Op donderdag kijken we weer een beetje verder vooruit. Naast de riedel van school, zwemmen en snorkelen nemen we ook afscheid van Dick en Monique van de Umnyama. Zij blijven in de Carieb om na de zomer weer verder te gaan richting Pacific waar wij deze zomer weer thuis moeten zijn. Het zal de laatste keer zijn dat we elkaar zien voorlopig, vanaf nu treffen we enkel nog 'vertrekkers' die net als wij op weg naar huis zijn. Inmiddels zit de wind aardig in de zuidoost hoek dus we blijven wel nog een nachtje in Cocoa point om pas morgen naar Boat Harbour te varen wat bepaald onrustiger zal zijn qua wind en golven.
Methodisten kerk in Philipsburg
Het uitklaren moeten we op Barbuda doen en een taxi naar Codrington vanaf Cocoa point is 80 USD (pp ook nog !). Vanaf Boat Harbour is dit 40 USD maar omdat hier ook de Ferries aankomen en de zandwinning zit is de kans op een lift groter. Bovendien is het maar 5 kilometer vanaf hier naar Codrington dus lopen is ook geen probleem. Dat een taxi dan toch 40 USD kost komt door het
feit dat Barbuda alleen maar luxe-resorts kent waar mensen met prive-heli's en vliegtuigjes heen worden gevlogen. De perceptie dat dan 40 USD voor een taxi ook geen issue is klopt dan misschien voor de resort-gasten maar niet voor de 'arme' yachties. Robert loopt in ieder geval graag 5 kilometer om 40 dollar uit te sparen.
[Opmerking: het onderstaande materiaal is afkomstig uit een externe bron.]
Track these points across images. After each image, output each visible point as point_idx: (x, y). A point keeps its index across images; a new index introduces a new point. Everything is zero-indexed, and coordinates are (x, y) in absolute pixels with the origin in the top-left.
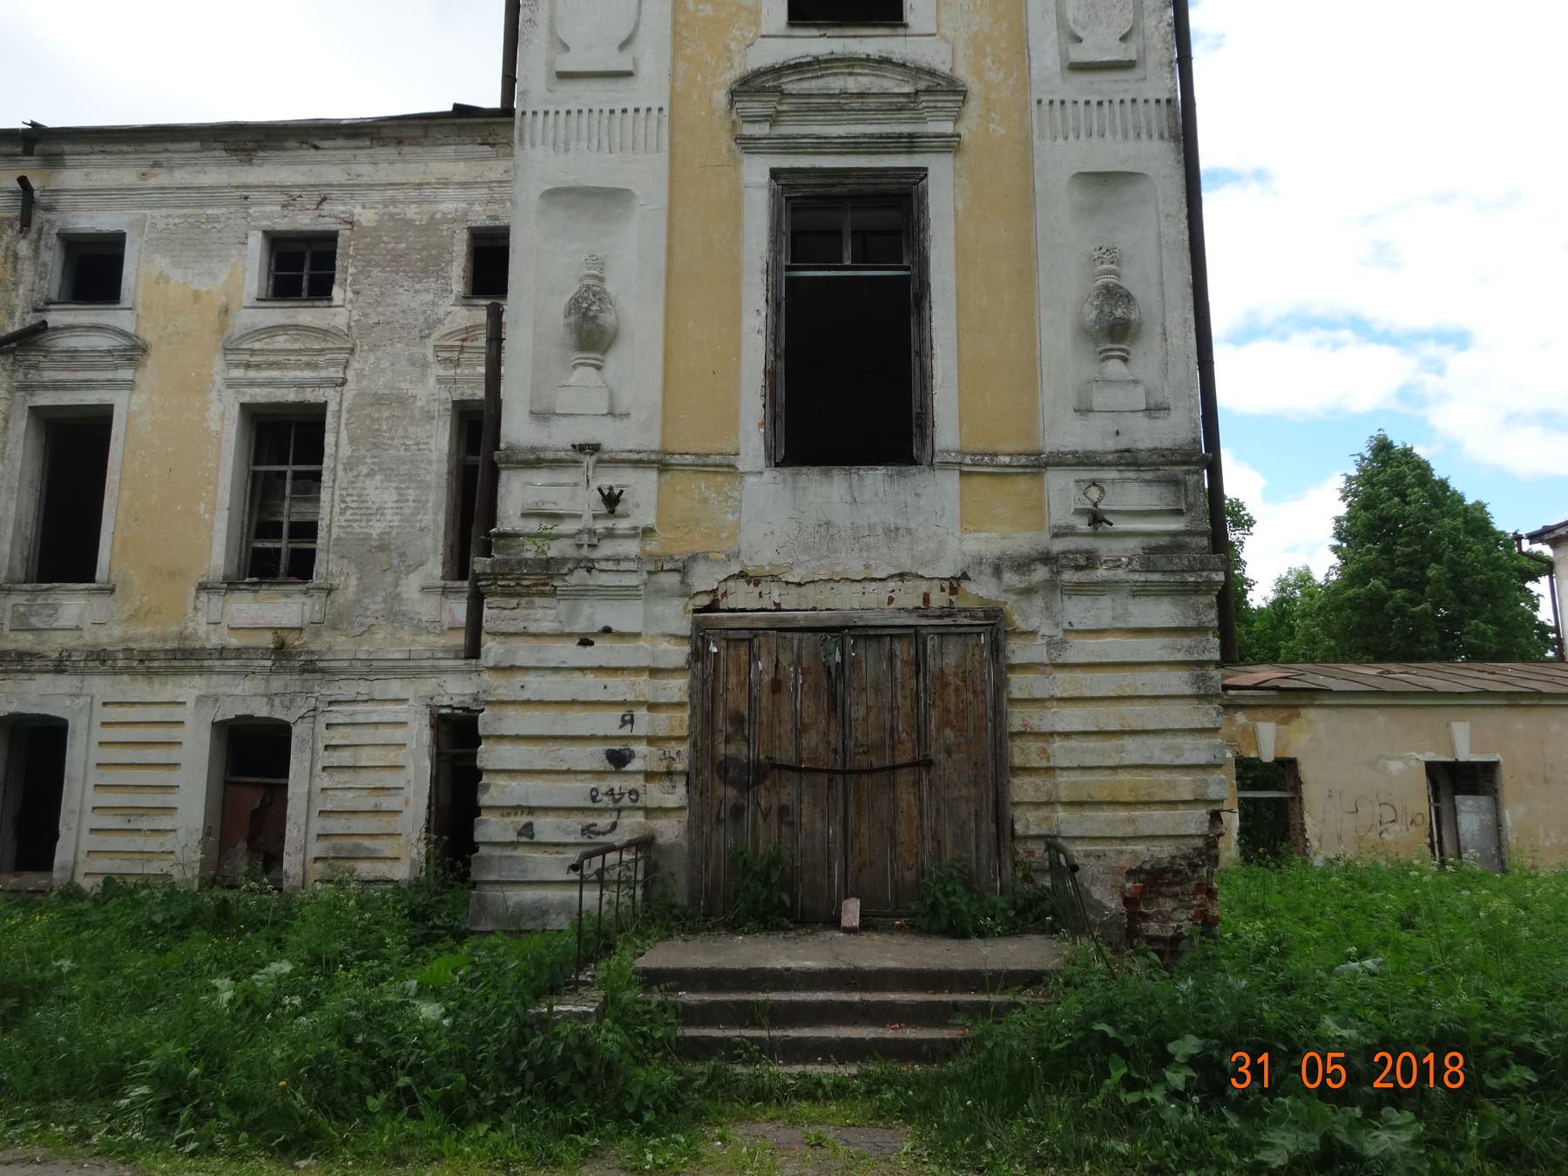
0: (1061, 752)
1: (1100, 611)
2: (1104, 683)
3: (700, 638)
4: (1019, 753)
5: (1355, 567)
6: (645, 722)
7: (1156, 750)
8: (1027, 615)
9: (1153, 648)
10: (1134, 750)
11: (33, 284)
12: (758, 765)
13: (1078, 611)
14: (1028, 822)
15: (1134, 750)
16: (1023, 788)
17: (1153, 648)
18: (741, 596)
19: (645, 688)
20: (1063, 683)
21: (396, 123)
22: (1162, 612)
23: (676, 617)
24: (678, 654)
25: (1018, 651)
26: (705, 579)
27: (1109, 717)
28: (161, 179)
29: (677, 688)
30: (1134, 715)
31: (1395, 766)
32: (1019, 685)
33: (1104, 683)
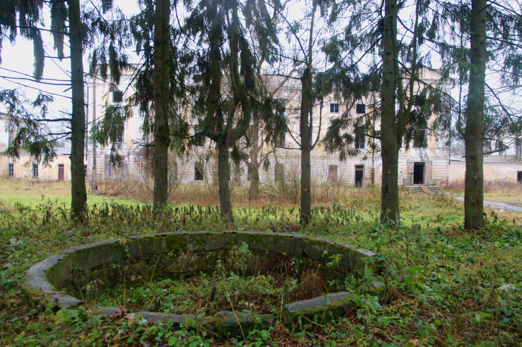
0: (436, 172)
1: (440, 161)
2: (440, 167)
3: (408, 163)
4: (433, 172)
5: (252, 51)
6: (404, 169)
7: (443, 172)
8: (434, 161)
9: (444, 164)
10: (442, 172)
11: (135, 159)
12: (381, 23)
13: (438, 161)
14: (433, 178)
15: (442, 172)
16: (433, 175)
17: (444, 164)
18: (411, 159)
19: (403, 167)
20: (437, 167)
21: (232, 45)
22: (445, 161)
23: (406, 161)
24: (406, 164)
25: (433, 164)
26: (408, 158)
27: (440, 170)
28: (91, 102)
29: (406, 167)
30: (442, 170)
31: (461, 172)
32: (433, 167)
33: (440, 167)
Je kan het ook op zijn 'Jages' aanpakken: onwetend een taxi bellen vanaf Cocoa point, dan ontdekken dat het 80 USD kost, zeggen dat je niet gek bent, vervolgens de chauffeur aanbieden dat ie leeg terug kan of voor 50 EC twee man mee kan nemen. Schots afdingen is dat denk ik.

Anyhow, vrijdag gaan we vroeg naar Boat Harbour. Met de wind nog in het zuidoosten een tricky haventje. Rif links en rechts, twee zandschepen op de kop van de pier en weinig inzicht in de dieptes er omheen. Daarbij een aardig swell dus reden om goed op te letten. Na een paar peilinkjes en wat non-verbale communicatie met de crew van de zandschepen vinden we een prima plekje in de lij van de pier. Het is maar voor een paar uurtjes om uit te klaren, aan het eind van de middag gaan we toch anker op richting Sint Maarten.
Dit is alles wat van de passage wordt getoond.